Work request – Scan the records for the string "drain" and copy every line that holds it.

Records supplied –

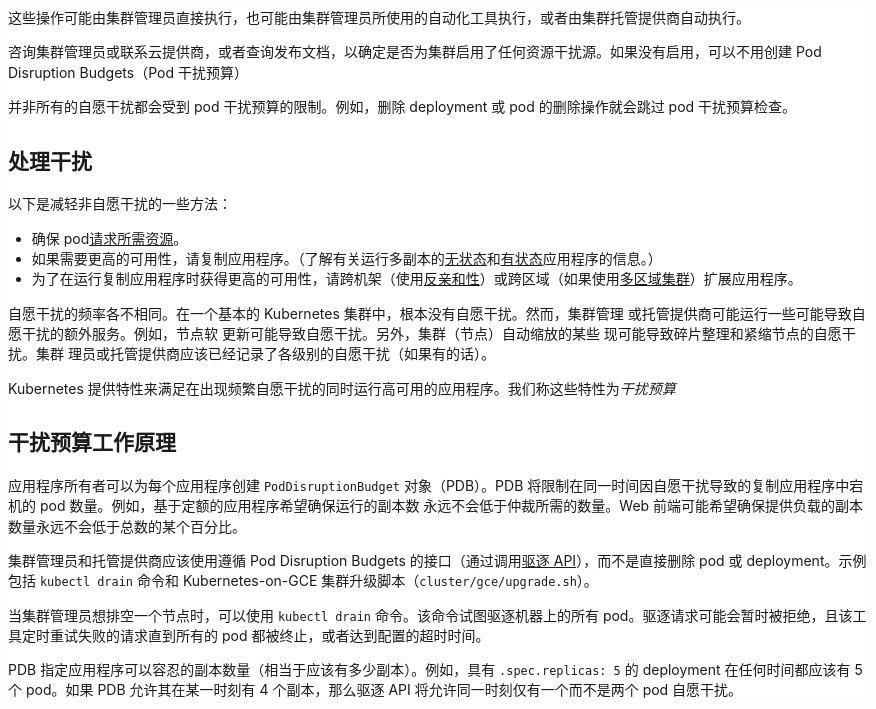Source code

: 

这些操作可能由集群管理员直接执行，也可能由集群管理员所使用的自动化工具执行，或者由集群托管提供商自动执行。



咨询集群管理员或联系云提供商，或者查询发布文档，以确定是否为集群启用了任何资源干扰源。如果没有启用，可以不用创建 Pod Disruption Budgets（Pod 干扰预算）





并非所有的自愿干扰都会受到 pod 干扰预算的限制。例如，删除 deployment 或 pod 的删除操作就会跳过 pod 干扰预算检查。





## 处理干扰



以下是减轻非自愿干扰的一些方法：



- 确保 pod[请求所需资源](/docs/tasks/configure-pod-container/assign-cpu-ram-container)。
- 如果需要更高的可用性，请复制应用程序。（了解有关运行多副本的[无状态](/docs/tasks/run-application/run-stateless-application-deployment/)和[有状态](/docs/tasks/run-application/run-replicated-stateful-application/)应用程序的信息。）
- 为了在运行复制应用程序时获得更高的可用性，请跨机架（使用[反亲和性](/docs/user-guide/node-selection/#inter-pod-affinity-and-anti-affinity-beta-feature)）或跨区域（如果使用[多区域集群](/docs/setup/multiple-zones)）扩展应用程序。



自愿干扰的频率各不相同。在一个基本的 Kubernetes 集群中，根本没有自愿干扰。然而，集群管理
或托管提供商可能运行一些可能导致自愿干扰的额外服务。例如，节点软
更新可能导致自愿干扰。另外，集群（节点）自动缩放的某些
现可能导致碎片整理和紧缩节点的自愿干扰。集群
理员或托管提供商应该已经记录了各级别的自愿干扰（如果有的话）。



Kubernetes 提供特性来满足在出现频繁自愿干扰的同时运行高可用的应用程序。我们称这些特性为*干扰预算*



## 干扰预算工作原理



应用程序所有者可以为每个应用程序创建 `PodDisruptionBudget` 对象（PDB）。PDB 将限制在同一时间因自愿干扰导致的复制应用程序中宕机的 pod 数量。例如，基于定额的应用程序希望确保运行的副本数
永远不会低于仲裁所需的数量。Web 前端可能希望确保提供负载的副本数量永远不会低于总数的某个百分比。



集群管理员和托管提供商应该使用遵循 Pod Disruption Budgets 的接口（通过调用[驱逐 API](/docs/tasks/administer-cluster/safely-drain-node/#the-eviction-api)），而不是直接删除 pod 或 deployment。示例包括 `kubectl drain` 命令和 Kubernetes-on-GCE 集群升级脚本（`cluster/gce/upgrade.sh`）。



当集群管理员想排空一个节点时，可以使用 `kubectl drain` 命令。该命令试图驱逐机器上的所有 pod。驱逐请求可能会暂时被拒绝，且该工具定时重试失败的请求直到所有的 pod 都被终止，或者达到配置的超时时间。



PDB 指定应用程序可以容忍的副本数量（相当于应该有多少副本）。例如，具有 `.spec.replicas: 5` 的 deployment 在任何时间都应该有 5 个 pod。如果 PDB 允许其在某一时刻有 4 个副本，那么驱逐 API 将允许同一时刻仅有一个而不是两个 pod 自愿干扰。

Your solution –
集群管理员和托管提供商应该使用遵循 Pod Disruption Budgets 的接口（通过调用[驱逐 API](/docs/tasks/administer-cluster/safely-drain-node/#the-eviction-api)），而不是直接删除 pod 或 deployment。示例包括 `kubectl drain` 命令和 Kubernetes-on-GCE 集群升级脚本（`cluster/gce/upgrade.sh`）。
当集群管理员想排空一个节点时，可以使用 `kubectl drain` 命令。该命令试图驱逐机器上的所有 pod。驱逐请求可能会暂时被拒绝，且该工具定时重试失败的请求直到所有的 pod 都被终止，或者达到配置的超时时间。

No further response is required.